By: By Gabe Nelson
March 4, 2013
WASHINGTON — The U.S. Department of Energy soon will launch a campaign to promote hydrogen cars, embracing a technology that was favored by the administration of President George W. Bush but initially shunned under Barack Obama.
The project is tentatively called H2USA, in reference to the chemical symbol for hydrogen gas. The DOE is signing up automakers, suppliers and other companies that want to see hydrogen fuel cell vehicles hit the marketplace.
"There still are a lot of challenges. Infrastructure is critical," said Sunita Satyapal, program manager for fuel cell technologies at the DOE. "But the fact that a number of entities are coming together to work together through this partnership is a very positive sign."
H2USA will lack the hefty resources of past forays into fuel cells, such as Bush's FreedomCAR initiative. But automakers hope the project marks a complete about-face by an administration that came into office several years ago and slashed its predecessor's funding for the technology.
"Even if it's not as robust as we would like to see, it's still a very good, meaningful move," said Michael Stanton, president of the Association of Global Automakers.
His group's member companies include Honda, Hyundai and Toyota, all three of which plan to start selling fuel cell electric vehicles within a few years.
Automakers have asked the Obama administration to be more positive about fuel cells, even if battery-powered electric vehicles continue to get the lion's share of funding. Even a symbolic gesture can push a technology forward, they say.
"Signals," said Britta Gross, director of global energy systems and infrastructure commercialization at General Motors Co, when asked why the Obama administration's stance matters. "Signals to infrastructure providers. Signals to states. This is true for any technology: Signals that show the direction and the strategy and the importance are very important. It's a confidence issue.

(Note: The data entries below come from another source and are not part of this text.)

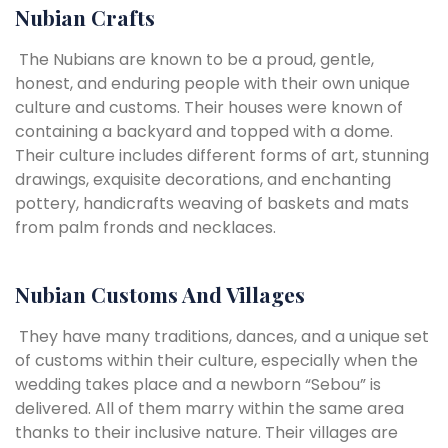
Nubian Crafts
The Nubians are known to be a proud, gentle,
honest, and enduring people with their own unique
culture and customs. Their houses were known of
containing a backyard and topped with a dome.
Their culture includes different forms of art, stunning
drawings, exquisite decorations, and enchanting
pottery, handicrafts weaving of baskets and mats
from palm fronds and necklaces.
Nubian Customs And Villages
They have many traditions, dances, and a unique set
of customs within their culture, especially when the
wedding takes place and a newborn “Sebou” is
delivered. All of them marry within the same area
thanks to their inclusive nature. Their villages are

It's a comfort issue."
Fuel cell technology remains expensive, but supporters say it potentially could combine the convenience of the gasoline engine with the cleanliness of electric cars.
"Every automaker understands the key role it could play in the marketplace," Gross said. "It is the only long-range, zero-emission, quick-fueling solution."
The tasks of the new DOE project have not been announced, but one will be to push for the fueling stations needed by the first wave of fuel cell vehicles, which are expected around 2015.
There are fewer than 100 hydrogen stations in the United States, and only about 20 are accessible to the public.
The California Energy Commission wants 68 public stations in the state by 2015, up from the 21 expected to be open at the end of 2013. But the commission has just $28.6 million to spend, potentially tens of millions less than it needs.
There are proposals in California to make oil companies chip in some of the funding, but automakers hoped DOE might help pay for hydrogen fueling stations. But DOE does not intend to help pay for fueling stations through the new project, Satyapal said.
The government spent $1.7 billion on fuel cells from 2004 through 2008 through the FreedomCar coalition, which included GM, Ford Motor Co. and Chrysler Group LLC, as well as several oil companies.
In 2009, after President Obama took office, new Energy Secretary Steven Chu proposed to cut $100 million in funding for hydrogen.
Congress restored some of the money after car companies protested. Chu, who will soon leave the Obama administration, later recanted his criticism of fuel cells.
"In the last year or two, I've been saying: 'Look, this is an important technology. We want to continue to support the research, to drive down the cost,' " he told reporters at the Washington Auto Show in January.
Last year, in a holdover from the FreedomCar push, a DOE lab in Colorado released the results of a seven-year, $350 million fuel cell vehicle development project. Some funds came from Hyundai, GM, Ford and Daimler AG.
Researchers found fuel cells are twice as durable as they were in 2004 and are capable of powering 75,000 miles of driving before being replaced.
During the past few years, "there's been a lot of progress," Satyapal said, despite a "misperception that there hasn't been interest in hydrogen and fuel cells."